BEGIN INPUT DATA

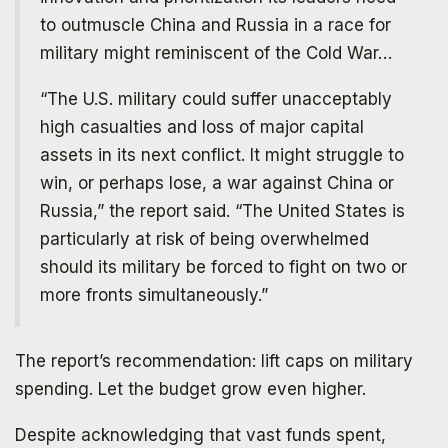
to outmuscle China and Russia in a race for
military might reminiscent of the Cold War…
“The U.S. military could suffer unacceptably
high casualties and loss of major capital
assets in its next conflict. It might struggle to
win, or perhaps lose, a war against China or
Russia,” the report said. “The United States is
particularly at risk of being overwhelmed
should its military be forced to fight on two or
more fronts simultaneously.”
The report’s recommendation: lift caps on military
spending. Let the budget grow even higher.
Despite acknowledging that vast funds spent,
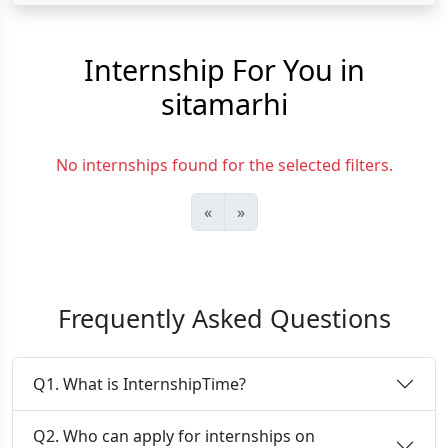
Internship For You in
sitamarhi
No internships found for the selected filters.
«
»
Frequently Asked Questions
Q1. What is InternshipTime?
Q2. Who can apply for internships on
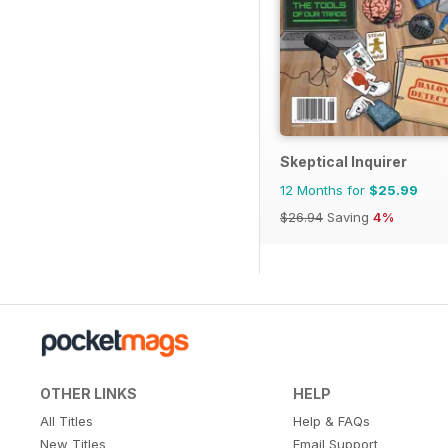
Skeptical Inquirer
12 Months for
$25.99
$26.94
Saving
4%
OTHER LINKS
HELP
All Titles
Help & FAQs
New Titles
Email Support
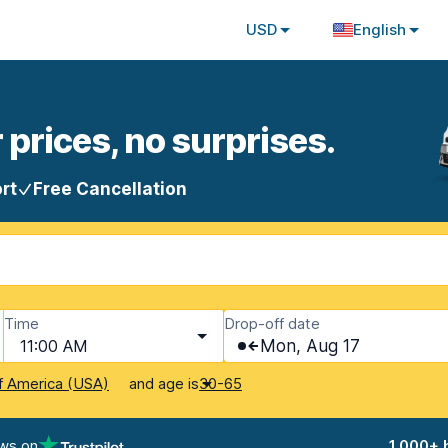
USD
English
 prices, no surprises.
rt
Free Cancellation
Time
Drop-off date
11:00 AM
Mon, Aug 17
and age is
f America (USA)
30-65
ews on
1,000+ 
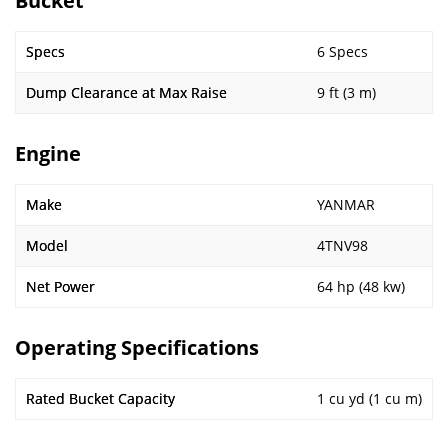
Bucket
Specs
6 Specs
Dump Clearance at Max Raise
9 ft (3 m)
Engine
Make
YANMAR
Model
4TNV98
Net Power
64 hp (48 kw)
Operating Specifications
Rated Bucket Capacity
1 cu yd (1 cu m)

END INPUT DATA
BEGIN INPUT DATA

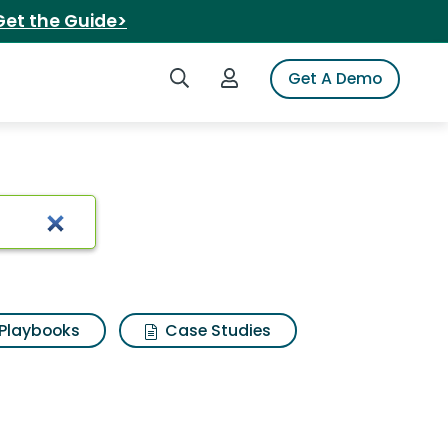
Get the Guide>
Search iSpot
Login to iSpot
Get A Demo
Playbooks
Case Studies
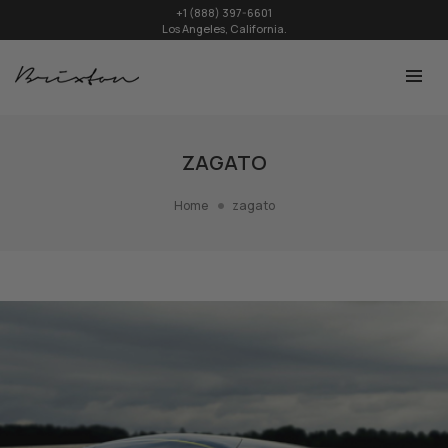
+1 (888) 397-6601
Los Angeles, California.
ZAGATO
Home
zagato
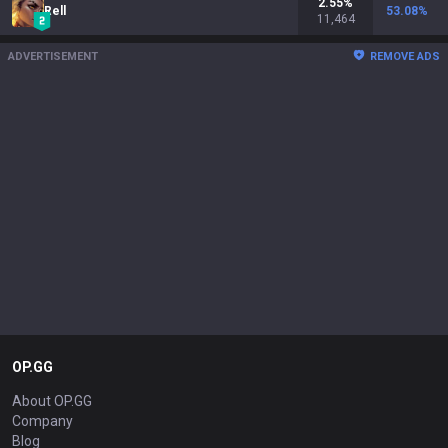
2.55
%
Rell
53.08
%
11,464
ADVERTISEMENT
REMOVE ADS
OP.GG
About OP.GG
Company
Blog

END INPUT DATA
BEGIN INPUT DATA

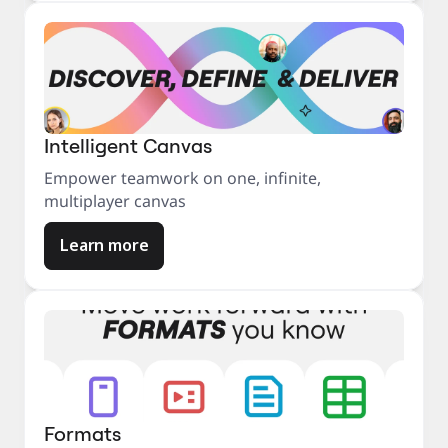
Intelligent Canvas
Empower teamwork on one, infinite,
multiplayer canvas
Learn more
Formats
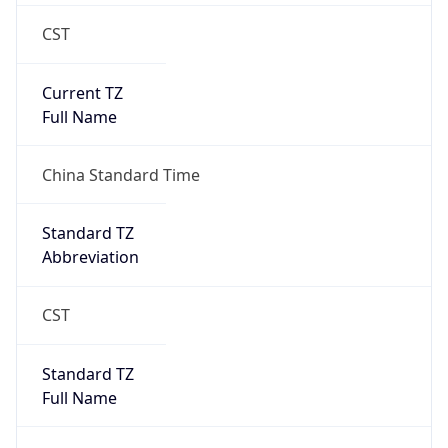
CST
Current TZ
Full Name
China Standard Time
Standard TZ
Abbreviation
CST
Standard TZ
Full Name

END INPUT DATA

- ACTIVITY -
Identify and copy every line above that contains the string "report". Matching is case-sensitive.

- TASK RESPONSE -
Russia,” the report said. “The United States is
The report’s recommendation: lift caps on military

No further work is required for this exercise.